Class WriteLineDocTask

  • All Implemented Interfaces:
    Cloneable
    Direct Known Subclasses:
    WriteEnwikiLineDocTask

    public class WriteLineDocTask
    extends PerfTask
    A task which writes documents, one line per document. Each line is in the following format: title <TAB> date <TAB> body. The output of this task can be consumed by LineDocSource and is intended to save the IO overhead of opening a file per document to be indexed.
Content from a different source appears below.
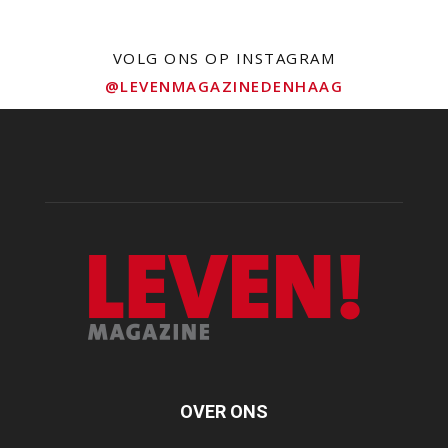
VOLG ONS OP INSTAGRAM
@LEVENMAGAZINEDENHAAG
OVER ONS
    The format of the output is set according to the output file extension. Compression is recommended when the output file is expected to be large. See info on file extensions in StreamUtils.Type

    Supports the following parameters:

    • line.file.out - the name of the file to write the output to. That parameter is mandatory. NOTE: the file is re-created.
    • line.fields - which fields should be written in each line. (optional, default: DEFAULT_FIELDS).
    • sufficient.fields - list of field names, separated by comma, which, if all of them are missing, the document will be skipped. For example, to require that at least one of f1,f2 is not empty, specify: "f1,f2" in this field. To specify that no field is required, i.e. that even empty docs should be emitted, specify ",". (optional, default: DEFAULT_SUFFICIENT_FIELDS).
    NOTE: this class is not thread-safe and if used by multiple threads the output is unspecified (as all will write to the same output file in a non-synchronized way).
    • Field Detail

      • DEFAULT_FIELDS

        public static final String[] DEFAULT_FIELDS
        Fields to be written by default
      • DEFAULT_SUFFICIENT_FIELDS

        public static final String DEFAULT_SUFFICIENT_FIELDS
        Default fields which at least one of them is required to not skip the doc.
        See Also:
        Constant Field Values
      • fname

        protected final String fname
    • Method Detail

      • writeHeader

        protected void writeHeader​(PrintWriter out)
        Write header to the lines file - indicating how to read the file later.
      • doLogic

        public int doLogic()
                    throws Exception
        Description copied from class: PerfTask
        Perform the task once (ignoring repetitions specification) Return number of work items done by this task. For indexing that can be number of docs added. For warming that can be number of scanned items, etc.
        Specified by:
        doLogic in class PerfTask
        Returns:
        number of work items done by this task.
        Throws:
        Exception
      • lineFileOut

        protected PrintWriter lineFileOut​(Document doc)
        Selects output line file by written doc. Default: original output line file.
      • setParams

        public void setParams​(String params)
        Set the params (docSize only)
        Overrides:
        setParams in class PerfTask
        Parameters:
        params - docSize, or 0 for no limit.
      • supportsParams

        public boolean supportsParams()
        Description copied from class: PerfTask
        Sub classes that support parameters must override this method to return true.
        Overrides:
        supportsParams in class PerfTask
        Returns:
        true iff this task supports command line params.